In patients with schizophrenia, several aspects of the genetic profile have been shown to be important in determining outcomes in clozapine therapy. Psychiatric Genetic Testing Ltd (PGT) has created a suite of tests based on advances in pharmacogenetic research to provide clinicians with new insights to inform the use of clozapine in individual patients.
Genetic Testing: a powerful clinical tool
Genetic analysis is the critical step that was needed to enable truly individualised treatment. The clozapine test from PGT is a leading-edge development that has the potential to transform the use of clozapine in people with refractory schizophrenia.
Our test was developed by Professor David Taylor, Director of Pharmacy and Pathology at the Maudsley Hospital in London.

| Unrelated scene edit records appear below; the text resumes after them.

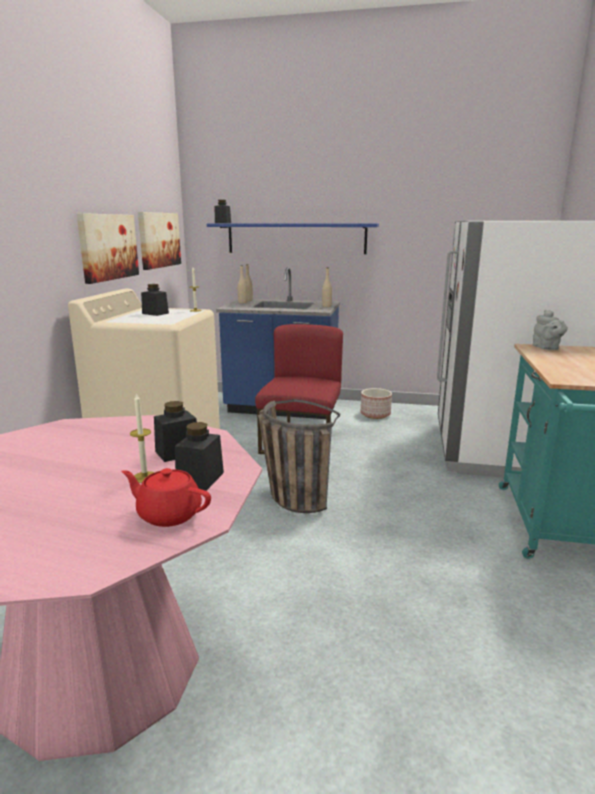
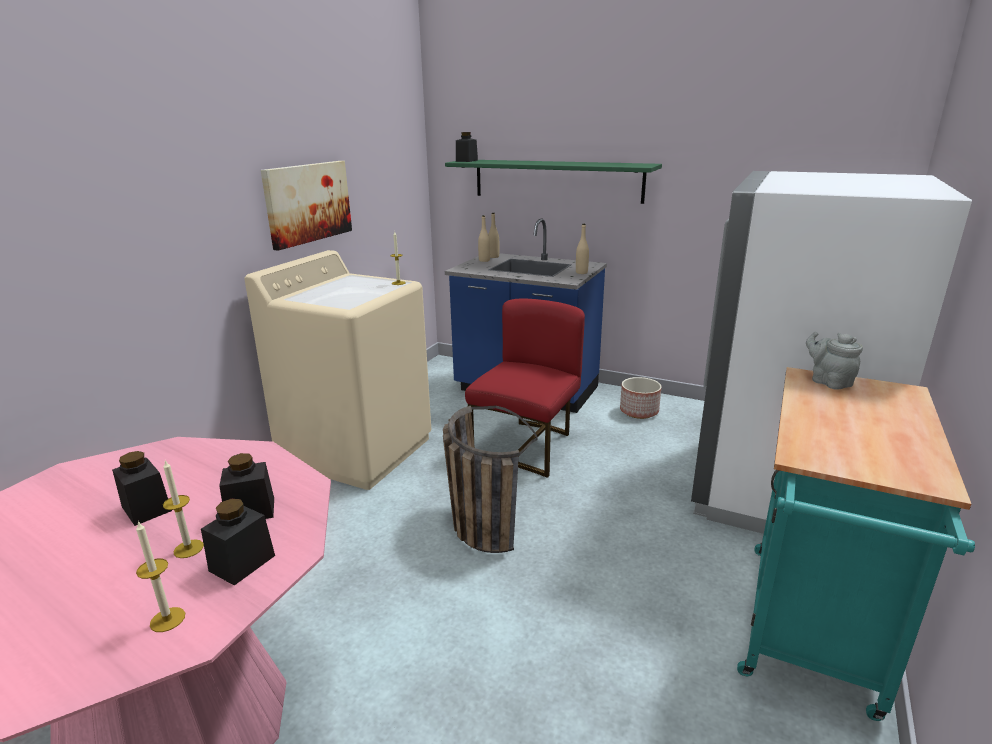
camera: 15 degrees right, 5 degrees up
(155, 313) = (349, 286): black jar -> black jar (146, 509)
(159, 240) = (386, 184): picture -> none
(168, 514) = (167, 619): red teapot -> candle
(296, 238) = (556, 180): blue shelf -> green shelf
(546, 348) = (828, 381): grey teapot -> grey teapot turned 150 degrees clockwise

The test removes much of the uncertainty that arises when using clozapine. It provides information on four key aspects of clozapine treatment:
- The likelihood of response
- The risk of agranulocytosis
- The patient’s status in respect of benign ethnic neutropenia
- The starting dose and subsequent treatment dose
An analysis of the patient’s genetic profile can remove much of the uncertainty about the use of clozapine. It can reveal the likelihood that the patient will respond, and the risk of key adverse effects. It can also provide an estimate of how quickly clozapine will be metabolised to predict what dose will be required.
The Clozapine Test
Clozapine is the only effective treatment for people with treatment-refractory schizophrenia, defined as failed treatment attempts of adequate dose and duration with two other antipsychotics. Although the value of clozapine in these situations is widely acknowledged there is still a reluctance to prescribe and usage rates vary widely. This may mean long delays before treatment-refractory patients are offered clozapine, resulting in poor outcomes, exposure to potentially hazardous antipsychotic polypharmacy, unnecessary distress for patients, and avoidable healthcare costs. This reluctance may result from the clinical uncertainties that exist with clozapine, including the likelihood of response, the risks of adverse effects, or the optimal dosing for individual patients.